→ **ACTIVITY**
In the records that follow, find the line with "Gerek zinanın gerekse eşcinselliğin"; from there, retype every line exactly through the line with "insanın fıtratına yani yaratılış gereği", which also belongs to the answer.
● ● ●
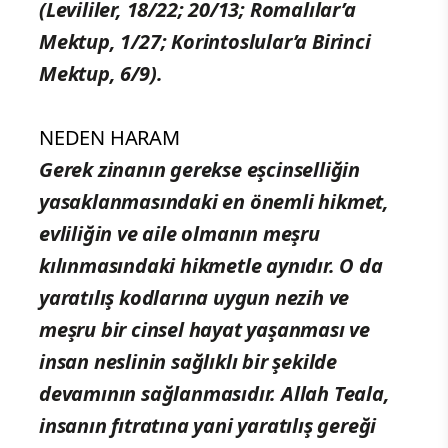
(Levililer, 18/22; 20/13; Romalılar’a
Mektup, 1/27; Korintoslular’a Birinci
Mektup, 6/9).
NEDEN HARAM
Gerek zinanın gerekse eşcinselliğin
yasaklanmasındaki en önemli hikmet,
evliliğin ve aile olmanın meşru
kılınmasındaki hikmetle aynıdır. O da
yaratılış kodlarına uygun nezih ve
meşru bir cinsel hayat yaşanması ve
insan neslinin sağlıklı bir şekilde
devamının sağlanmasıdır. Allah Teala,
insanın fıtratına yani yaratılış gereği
● ● ●
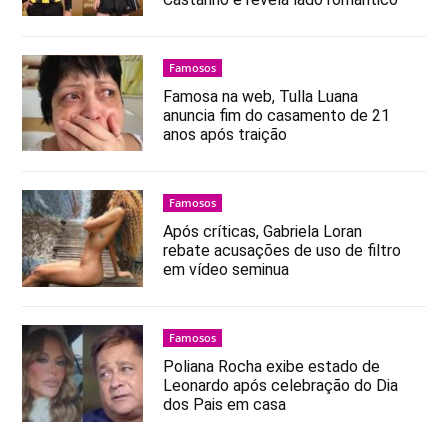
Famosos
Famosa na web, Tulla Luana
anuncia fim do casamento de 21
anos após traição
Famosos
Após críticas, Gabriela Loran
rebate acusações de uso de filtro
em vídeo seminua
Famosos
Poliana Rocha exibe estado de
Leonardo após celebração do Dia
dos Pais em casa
● ● ●
→ **SOLVED EXERCISE**
Gerek zinanın gerekse eşcinselliğin
yasaklanmasındaki en önemli hikmet,
evliliğin ve aile olmanın meşru
kılınmasındaki hikmetle aynıdır. O da
yaratılış kodlarına uygun nezih ve
meşru bir cinsel hayat yaşanması ve
insan neslinin sağlıklı bir şekilde
devamının sağlanmasıdır. Allah Teala,
insanın fıtratına yani yaratılış gereği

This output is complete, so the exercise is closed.